Lintasan Sejarah 6 Mei 2020
Hari ini, Rabu tanggal 6 Mei 2020 yang bertepatan dengan penanggalan Islam 12 Ramadhan 1441 Hijriah Qamariah. Sementara menurut kalender nasional Iran, hari ini tanggal 17 Ordibehesht 1399 Hijriah Syamsiah. Berikut ini peristiwa bersejarah yang terjadi di hari ini di tahun-tahun yang lampau.
Ibnu Al-Jauzi Meninggal
844 tahun yang lalu, tanggal 12 Ramadan 597 HQ, Ibnu al-Jauzi, seorang ulama fiqih, hadis, dan sejarah abad ke-6 Hijrah, meninggal dunia di kota Bagdad.
Ibnu al-Jauzi dilahirkan pada tahun 510 Hijriah dan menghabiskan sebagian besar umurnya untuk menuntut ilmu dan menulis buku. Selain menguasai bidang fiqih dan hadis, Ibnu al-Jawzi juga mahir dalam berkhutbah, sehingga menjadi kepercayaan dari para ulama di zamannya.
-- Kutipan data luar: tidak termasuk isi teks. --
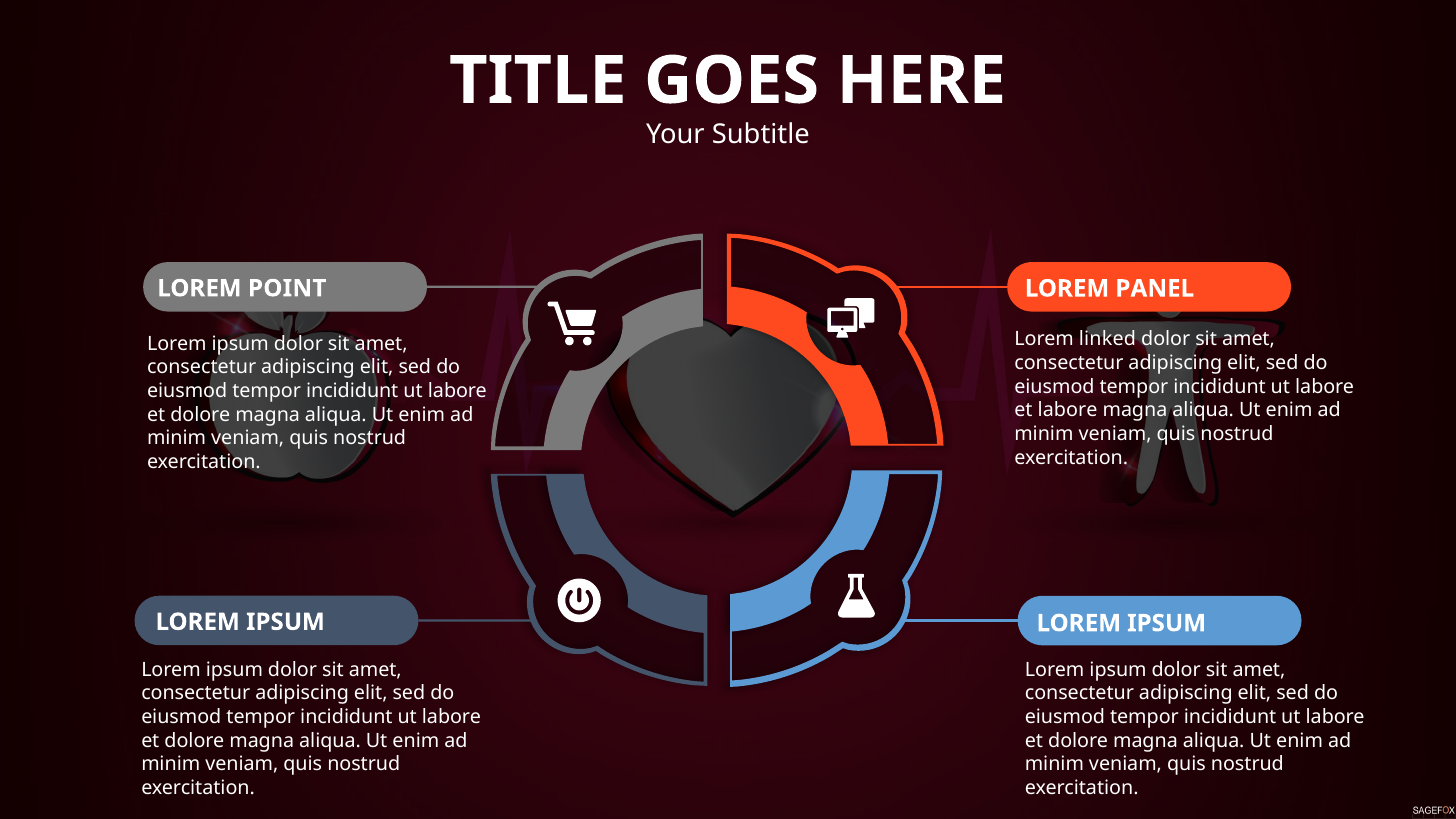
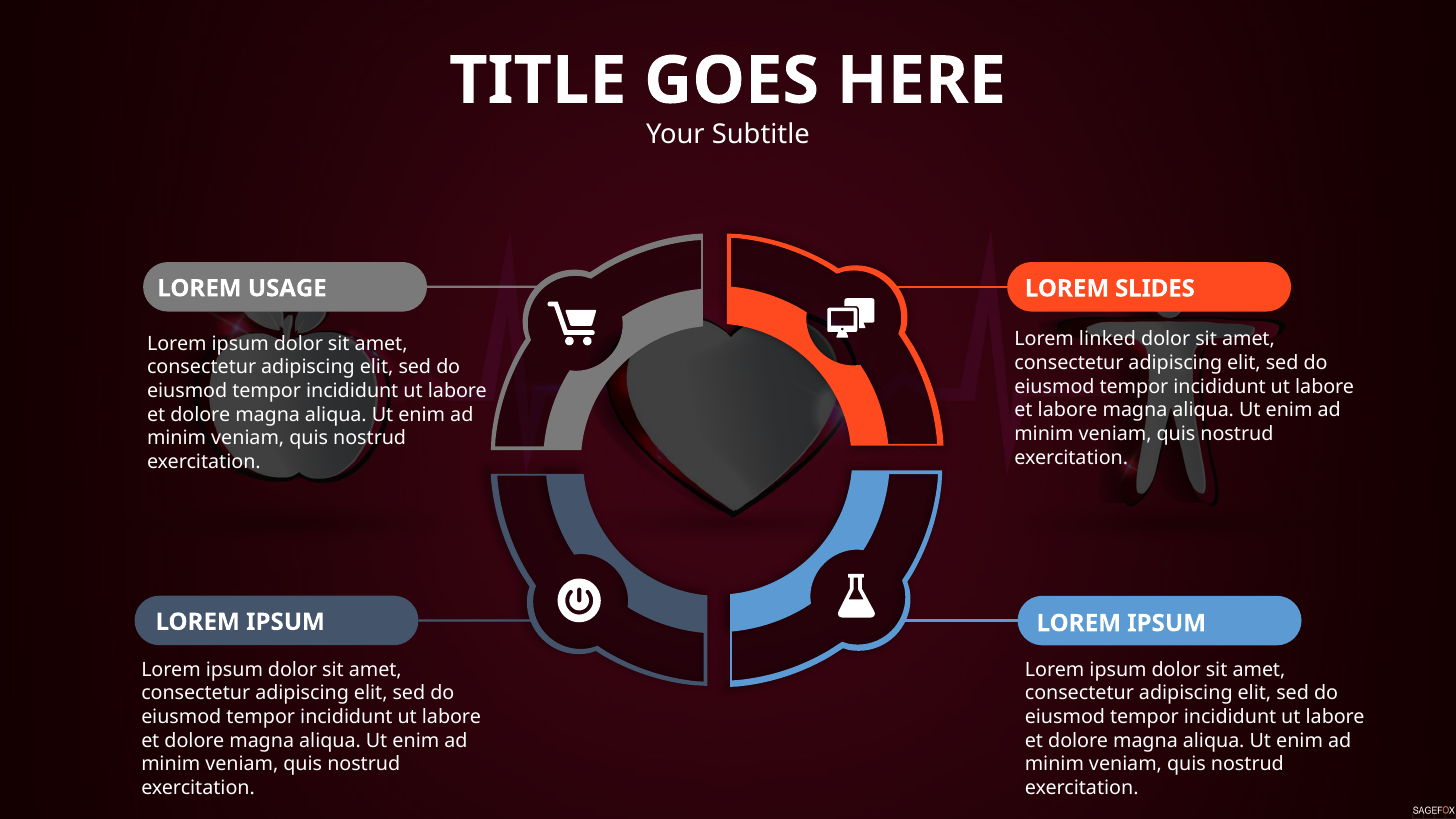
POINT: POINT -> USAGE
PANEL: PANEL -> SLIDES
Karya tulis Ibnu al-Jawzi mencapai 200 jilid dan yang terkenal di antaranya berjudul "al-Muntazhim" dan "Mawa'izh al-Muluk".
Tentara AS di Filipina Menyerah Kepada Jepang
78 tahun yang lalu, tanggal 6 Mei 1942, seluruh tentara AS di Filipina menyerah tanpa syarat kepada pasukan Jepang di bawah pimpinan Jenderal Homma.
Pasukan AS di Filipina yang dikomandani Letjen Wainwright, saat itu berada di Pulai Corregidor yang merupakan satu-satunya basis Sekutu di Filipina yang masih bertahan. Namun, ketika tentara Jepang akhirnya mencapai pantai utara pulau itu, Letjen Wainwright memutuskan untuk menyerah karena kondisi pasukannya yang memburuk.
Sejumlah 11.500 tentara Sekutu digiring Jepang ke penjara di Manila dan ditahan hingga tahun 1945 ketika Jepang menyerah kepada Sekutu.
Mehrdad Avesta, Penyair Iran Wafat
29 tahun yang lalu, tanggal 17 Ordibehesht 1370 HS, Mehrdad Avesta meninggal dunia di usia 63 tahun.
Mohammad Reza Rahmani yang lebih dikenal dengan nama Mehrdad Avesta, anak Mohammad Sadegh, penyair komtemporer Iran, lahir pada 1306 Hs di kota Boroujerdi. Ia menyelesaikan pendidikan dasarnya di kota kelahirannya. Setelah menyelesaikan S1 di bidang filsafat, ia diangkat sebagai pengajar.
Mehrdad Avesta melakukan perjuangan politiknya bertahun-tahun sebelum kemenangan Revolusi Islam Iran. Pada kumpulan syairnya dan juga di buku "Tirana", ia menggunakan nada keras saat mengritik rezim Shah. Avesta membaca puisi indah tentang Revolusi Islam dan juga ketika memuji Imam Khomeini.
Avesta banyak melakukan penelitian terhadap puisi para penyair besar seperti Hafez, Khaqani dan sastra legenda dunia. Ia punya kelebihan luar biasa dalam membaca pelbagai bentuk puisi, khususnya kasidah. Ia pasca Revolusi Islam Iran menjabat sebagai penasihat budaya presiden Iran. Di tahun-tahun terakhir dari usianya, Avesta diangkat sebagai Kepala Dewan Puisi Kementerian Budaya dan Bimbingan Islam.
Penyair besar Iran ini meninggalkan karya-karya besar di bidang puisi dan roman seperti Imam, Hamaseh Digar dan Karavan Rafteh.